Manual: Selfhosting Unobtanium

So you've heard about unobtanium and want to host your own instance of it? This guide is for you.

Note: Unobtanium is unfinished software, be prepared for a fair bit of tinkering.

Warning: This guide is incomplete, but should be enough to get you started.

I'll assume you already know a few things:

If you haven't yet please have a look at the overview page.

Resource requirements

CPU
No special requirements, it should have at least 2 cores.
RAM
Plan at least 2GB for unobtanium alone, this includes some buffer for caching and making sure nothing runs out of memory. In prctice its very likely you'll use less, but not having the RAM free for the Kernel to use as cache will noticeably slow down searching.
Disk
For a small index of one medium size blog 100MB shoukd be enough.
For large deployments plan ~10GB per 100K searchable pages for the crawler database and another 6GB per 100K pages for one summary database (in prctice you'll probably want two of them to get new data in without downtime).

What you need to do, overview

Bootstrapping a search engine:

  1. Writing and testing an initial crawler configuration
  2. Expanding the configuration
  3. Doing a full initial crawl and summary
  4. Setting up the frontend

Maintainence:

Your first crawler configuration

Have the crawler crawl configuration manual ready.

This file will define where the crawler is allowed to collect pages from.

You may find the configuration of unobtanium.rocks useful.
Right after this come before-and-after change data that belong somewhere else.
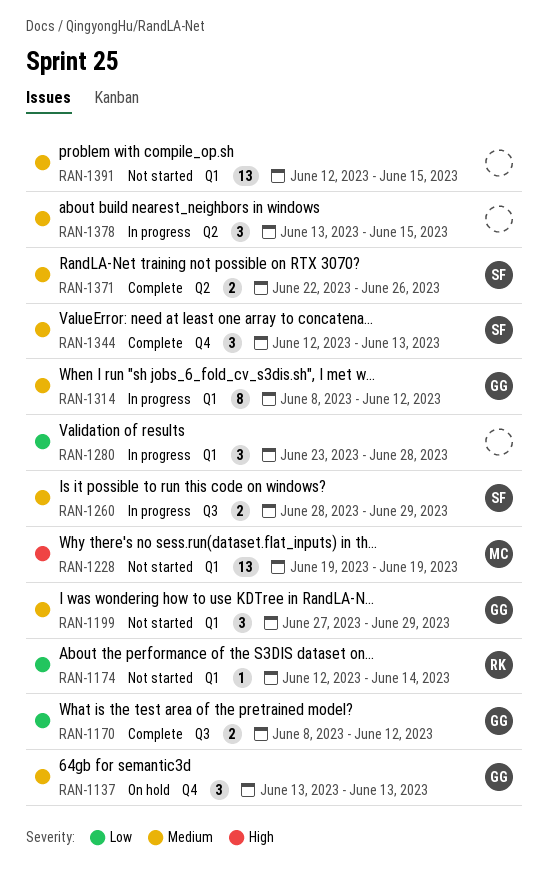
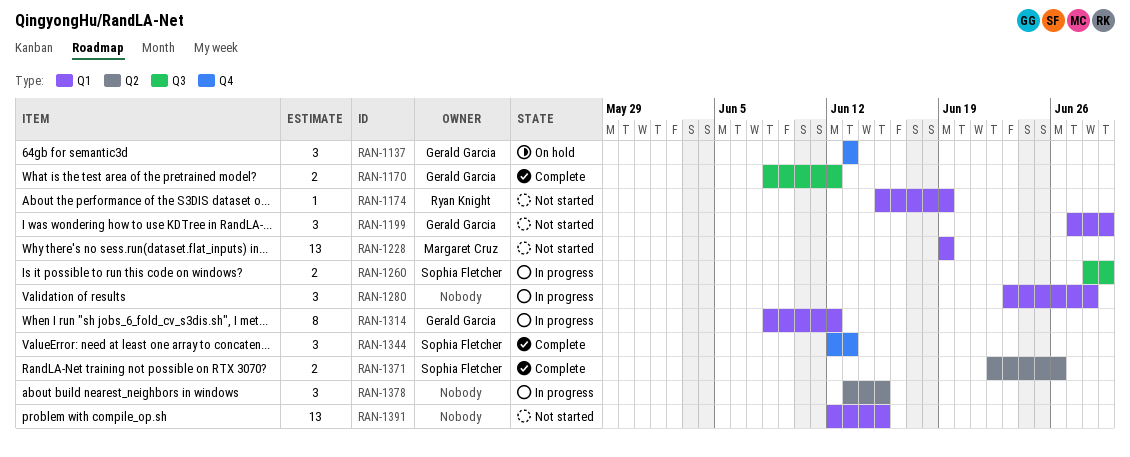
RAN-1174, start: Jun 12 -> Jun 15
RAN-1174, due: Jun 14 -> Jun 19

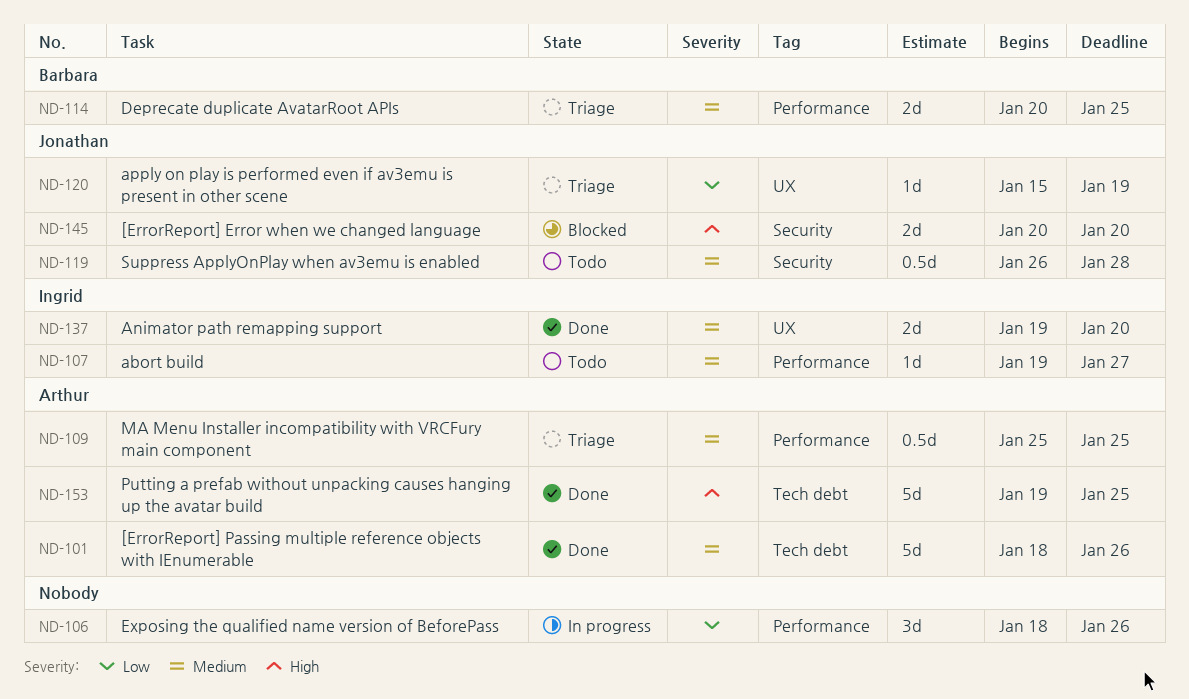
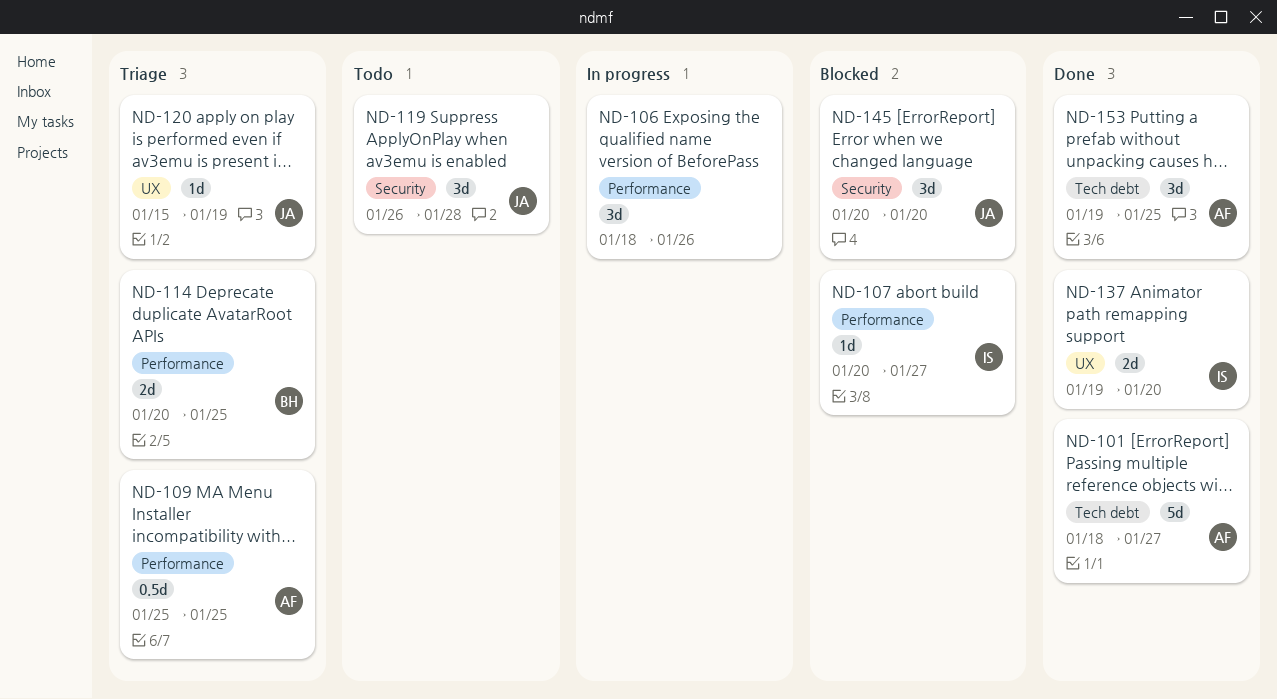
ND-101, due: Jan 26 -> Jan 27
ND-107, status: Todo -> Blocked
ND-107, start: Jan 19 -> Jan 20
ND-119, estimate: 0.5d -> 3d
ND-145, estimate: 2d -> 3d
ND-153, estimate: 5d -> 3d

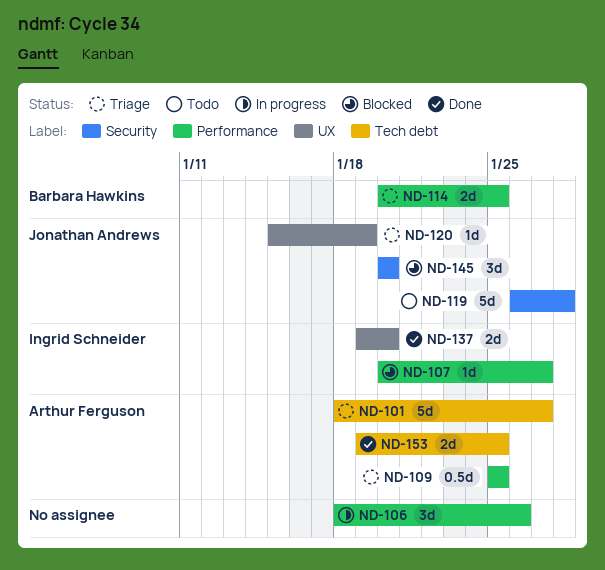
ND-101, status: Done -> Triage
ND-119, estimate: 3d -> 5d
ND-153, estimate: 3d -> 2d

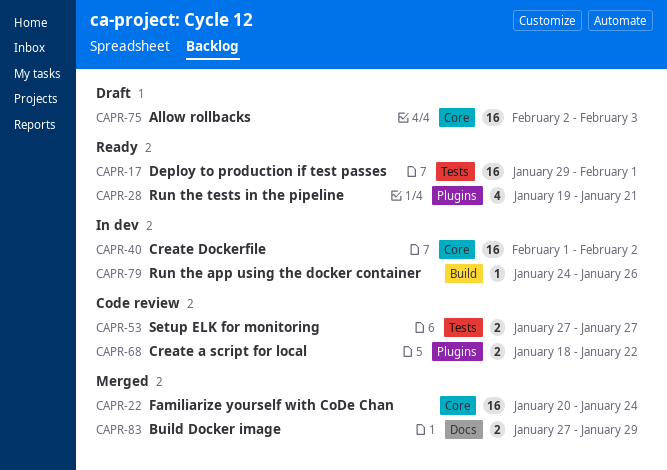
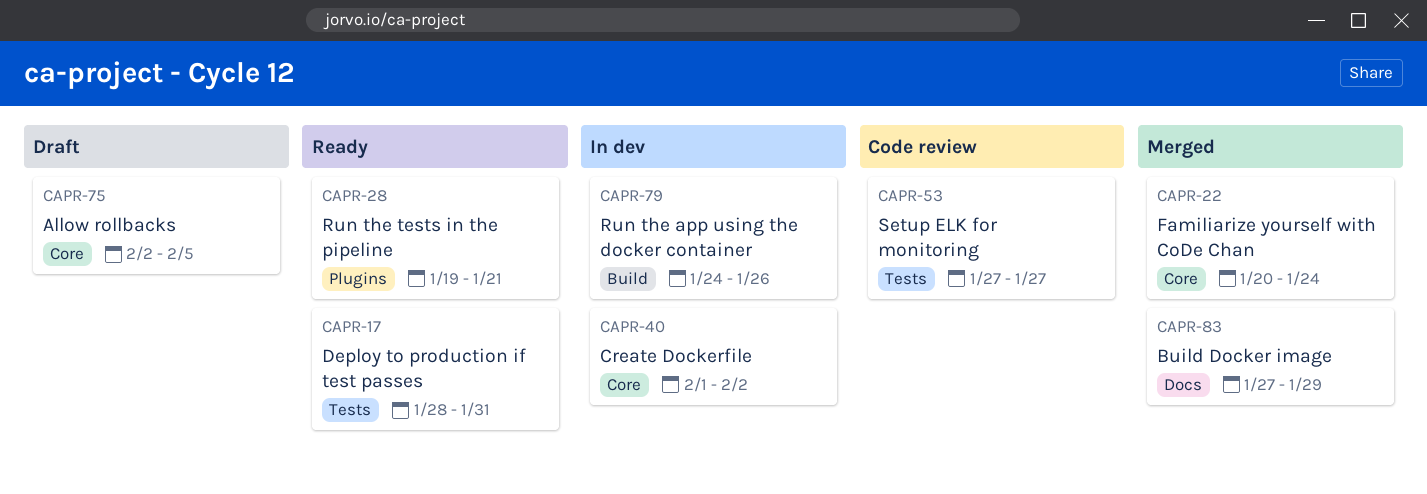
CAPR-17, start: Jan 29 -> Jan 28
CAPR-17, due: Feb 1 -> Jan 31
CAPR-68: present -> none
CAPR-75, due: Feb 3 -> Feb 5

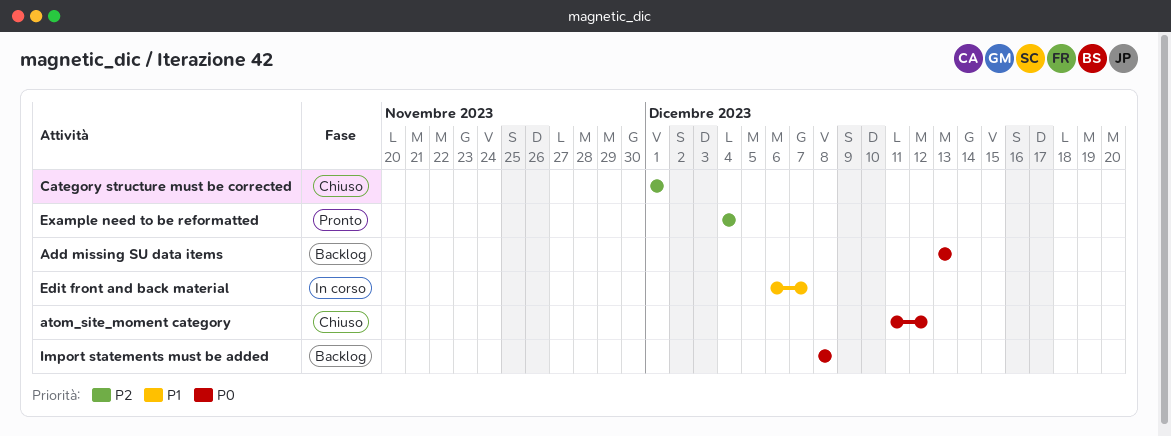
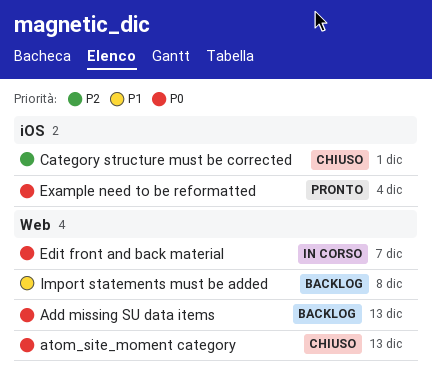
atom_site_moment category, due: Dec 12 -> Dec 13
Edit front and back material, priority: P1 -> P0
Example need to be reformatted, priority: P2 -> P0
Import statements must be added, priority: P0 -> P1

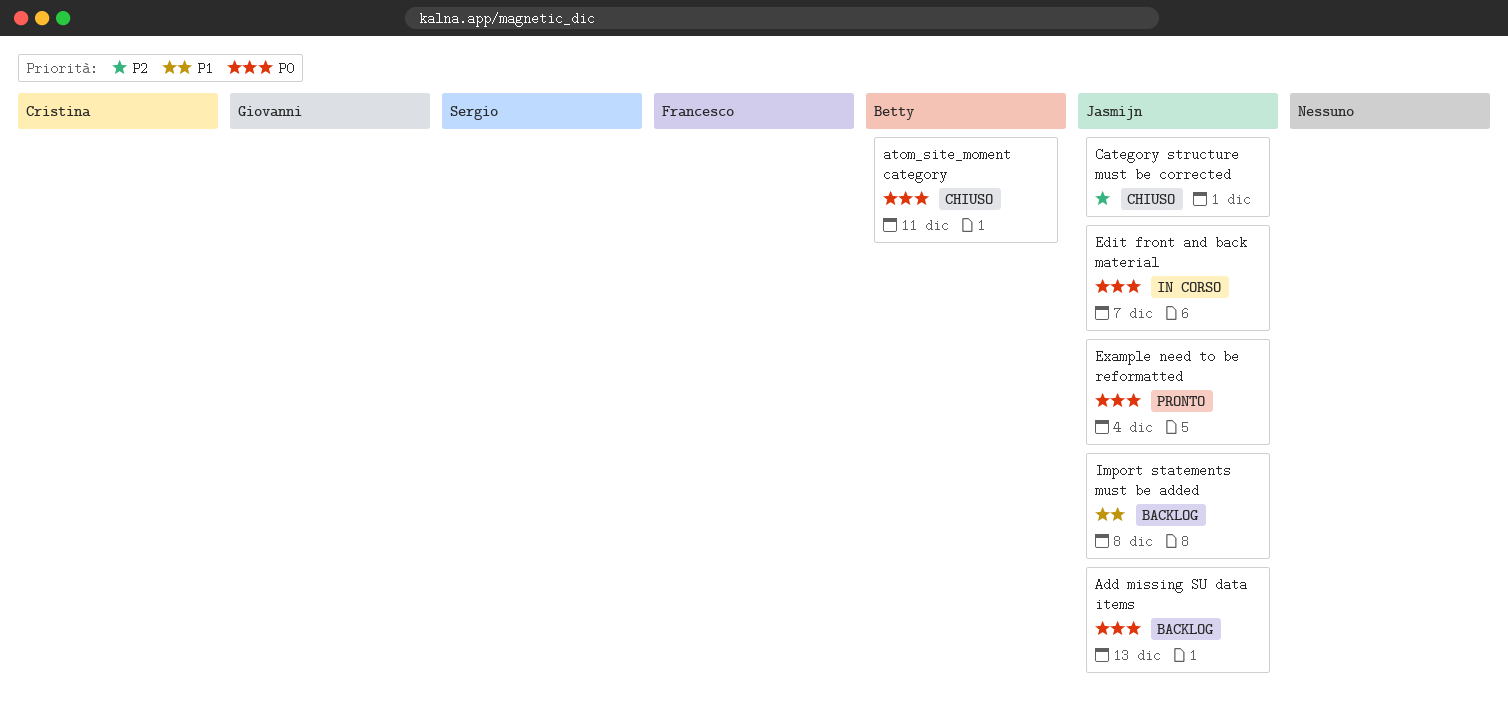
atom_site_moment category, due: Dec 13 -> Dec 11

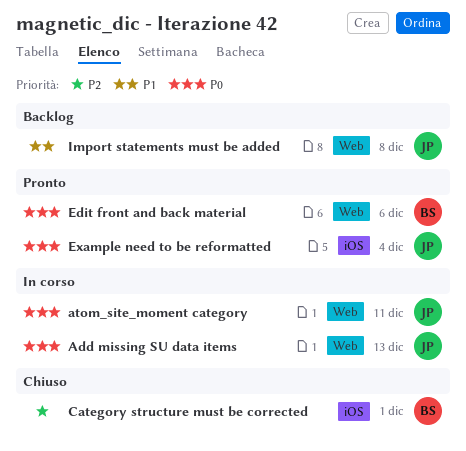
Add missing SU data items, status: Backlog -> In corso
atom_site_moment category, status: Chiuso -> In corso
atom_site_moment category, owner: Betty -> Jasmijn
Category structure must be corrected, owner: Jasmijn -> Betty
Edit front and back material, status: In corso -> Pronto
Edit front and back material, owner: Jasmijn -> Betty
Edit front and back material, due: Dec 7 -> Dec 6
Use the shared policies file with the --policy-file option, it avoids some common parts of websites that the crawler should avoid.

Hint: Start with a small configuration of one to three seeds and a crawler command limit of 1000. This will quickly give you a feel for how the crawler behaves and what it tries to collect.

After the first successful crawl try running the summarizer and the pointing a locally running viewer at the resulting summary database. Try typing in some keywords you'd expect to find results for.

Once that works you can expand the crawling configuration and raise the crawler command limit.